No Amapá, Estado politicamente controlado pelo presidente do Senado, Davi Alcolumbre (União), empenhado há anos em inviabilizar a candidatura favorita ao governo do Estado do ex-prefeito de Macapá Antônio Furlan (PSD), o “Dr Furlan”, o Ministério Público Eleitoral protocolou nesta terça-feira (28) sua terceira tentativa de inviabilizar por impugnação essa candidatura em menos de 15 dias.
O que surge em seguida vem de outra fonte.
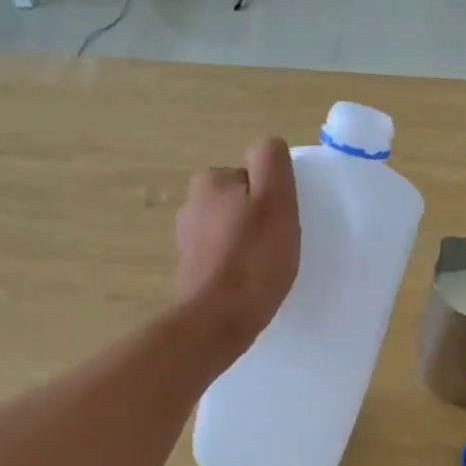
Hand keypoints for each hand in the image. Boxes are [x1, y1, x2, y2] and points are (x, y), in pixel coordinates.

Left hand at [175, 137, 299, 353]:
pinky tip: (247, 283)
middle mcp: (190, 204)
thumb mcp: (276, 199)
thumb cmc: (255, 258)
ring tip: (262, 268)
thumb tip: (267, 147)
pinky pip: (220, 258)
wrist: (221, 318)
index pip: (252, 177)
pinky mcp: (189, 270)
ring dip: (245, 243)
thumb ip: (271, 161)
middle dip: (256, 219)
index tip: (280, 223)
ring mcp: (186, 240)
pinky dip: (233, 266)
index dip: (272, 198)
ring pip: (229, 230)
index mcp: (210, 181)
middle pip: (239, 202)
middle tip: (275, 246)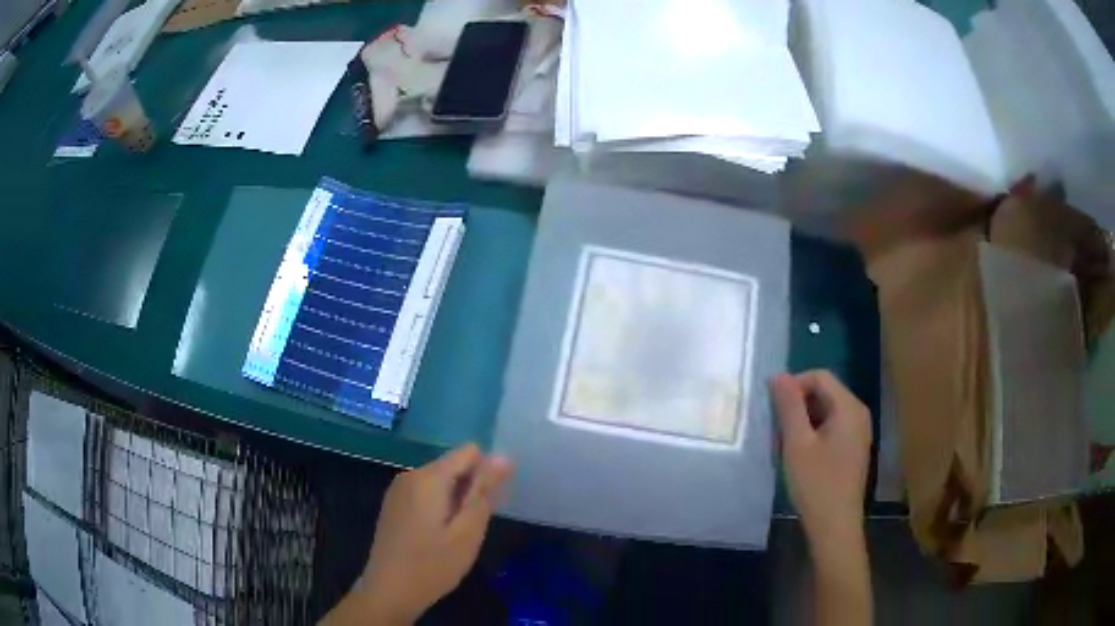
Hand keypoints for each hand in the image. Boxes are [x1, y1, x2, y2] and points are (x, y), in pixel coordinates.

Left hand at [328, 445, 511, 624]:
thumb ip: (484, 491)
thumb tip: (503, 457)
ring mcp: (398, 490)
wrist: (388, 591)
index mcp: (428, 477)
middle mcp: (410, 474)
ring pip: (440, 481)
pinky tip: (437, 537)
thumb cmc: (433, 565)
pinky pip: (425, 493)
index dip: (486, 473)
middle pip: (453, 466)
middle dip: (470, 490)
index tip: (488, 504)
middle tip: (470, 528)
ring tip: (455, 535)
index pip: (469, 452)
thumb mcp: (467, 532)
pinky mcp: (393, 504)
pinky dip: (439, 508)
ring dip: (455, 501)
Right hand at [772, 371, 871, 542]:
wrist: (835, 526)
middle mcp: (858, 413)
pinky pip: (832, 427)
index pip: (819, 377)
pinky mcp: (854, 448)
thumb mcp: (797, 443)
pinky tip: (800, 455)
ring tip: (785, 443)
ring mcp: (859, 432)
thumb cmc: (816, 483)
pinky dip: (814, 432)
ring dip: (804, 420)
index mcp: (849, 407)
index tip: (772, 408)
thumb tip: (778, 375)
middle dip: (798, 403)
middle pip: (825, 392)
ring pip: (827, 410)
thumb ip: (789, 406)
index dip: (794, 385)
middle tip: (776, 428)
O que torna o episódio incomum é o que o documento ignora: uma perícia da Polícia Científica do Amapá apontando fraude nas supostas “provas” que sustentam a denúncia.
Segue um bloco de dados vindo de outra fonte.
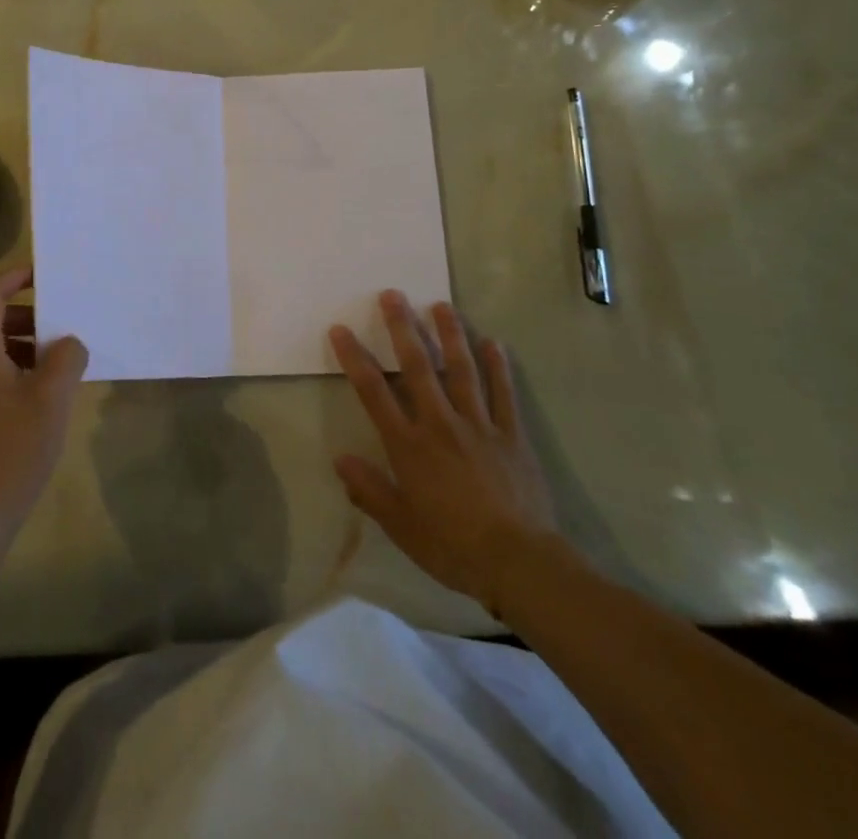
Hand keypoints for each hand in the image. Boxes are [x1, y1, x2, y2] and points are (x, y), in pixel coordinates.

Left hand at [0, 268, 87, 547]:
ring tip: (60, 365)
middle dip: (28, 317)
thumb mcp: (52, 397)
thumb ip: (66, 357)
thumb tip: (68, 344)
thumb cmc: (13, 449)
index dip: (13, 277)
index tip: (43, 276)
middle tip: (62, 328)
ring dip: (26, 346)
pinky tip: (45, 397)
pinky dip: (19, 371)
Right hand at [330, 290, 566, 615]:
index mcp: (409, 445)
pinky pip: (504, 394)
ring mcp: (479, 425)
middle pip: (418, 367)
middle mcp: (440, 424)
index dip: (355, 358)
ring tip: (441, 304)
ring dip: (450, 334)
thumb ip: (369, 490)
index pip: (374, 392)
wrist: (518, 563)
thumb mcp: (400, 526)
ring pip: (462, 369)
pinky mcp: (512, 435)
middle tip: (393, 294)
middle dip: (402, 327)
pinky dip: (499, 367)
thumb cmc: (452, 546)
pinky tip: (494, 343)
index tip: (341, 329)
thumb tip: (340, 459)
Davi Alcolumbre está na iminência de ver seu grupo político derrotado no Amapá.
O histórico recente começa no dia 9 de julho, quando o MPE-AP questionou a autenticidade do atestado médico apresentado pela advogada de Furlan antes de uma sessão no TRE-AP. Em 21 de julho, a Procuradoria Regional Eleitoral pediu ao tribunal que bloqueasse o registro de candidatura até o julgamento de uma ação de inelegibilidade, pedido rechaçado pelo desembargador Rommel Araújo de Oliveira com o uso do termo “futurologia procedimental”. No dia seguinte, quarta-feira (22), o TRE-AP manteve a elegibilidade de Furlan por 4 votos a 2. Uma semana depois, a Procuradoria Eleitoral está de volta.
Para entender o peso da nova manifestação, é preciso entender o que está no centro do caso. A tese de inelegibilidade de Furlan depende de uma representação que teria sido protocolada na Câmara Municipal de Macapá no dia 4 de março de 2026. O problema é que esse documento levou sete dias para ser inserido no sistema eletrônico da Câmara: a data do carimbo físico é 4 de março, mas o registro digital só aparece em 11 de março. Para efeito de comparação, um documento entregue pela própria defesa de Furlan no dia 5 de março foi digitalizado e inserido no sistema em menos de trinta minutos. A diferença entre sete dias e trinta minutos, para documentos protocolados com menos de 24 horas de diferença, é a anomalia que sustenta a tese de fraude.
A prova mais concreta dessa fraude veio de uma fotografia. A advogada que protocolou o documento da defesa em 5 de março fotografou o caderno de protocolo físico da Câmara naquele mesmo dia. A imagem mostra a página sem qualquer registro da representação que supostamente havia sido recebida no dia anterior. O registro, segundo a defesa, foi inserido depois. Esse material não foi espontaneamente “entregue” pela advogada: foi extraído pela própria promotora do Ministério Público diretamente do celular da testemunha durante seu depoimento. Com base nisso e em outras diligências, o MP estadual denunciou três pessoas pelo esquema de falsificação do protocolo.
A Polícia Científica do Amapá foi acionada para examinar o caderno físico e as imagens. O Laudo 40794/2026/GAPE/DC/PCA, produzido por três peritas criminais a pedido da promotora Andrea Guedes de Medeiros Amanajas, constatou que o lançamento no caderno apresenta características compatíveis com inserção posterior às demais entradas da página, corroborando a hipótese de que o registro foi feito em data diversa da que consta no carimbo. A mesma promotora havia solicitado à unidade de tecnologia forense do MP, a ASSEINTI, um relatório sobre os arquivos digitais do sistema da Câmara. O documento, identificado como RTEA 005/2026, confirmou a integridade dos arquivos eletrônicos e registrou a anomalia dos sete dias de intervalo na digitalização do documento em questão.
O que a manifestação do MPE-AP faz agora é dizer ao TRE-AP que “não foi possível identificar a realização de perícia técnica nas fotos e vídeos” utilizados para sustentar a tese de fraude, e pede que os documentos sejam disponibilizados para eventual exame pela Polícia Federal. Ou seja: o braço eleitoral do Ministério Público pede uma nova perícia sobre a mesma questão que o braço investigativo da instituição já investigou, já periciou e, com base nessa investigação, já denunciou três pessoas criminalmente.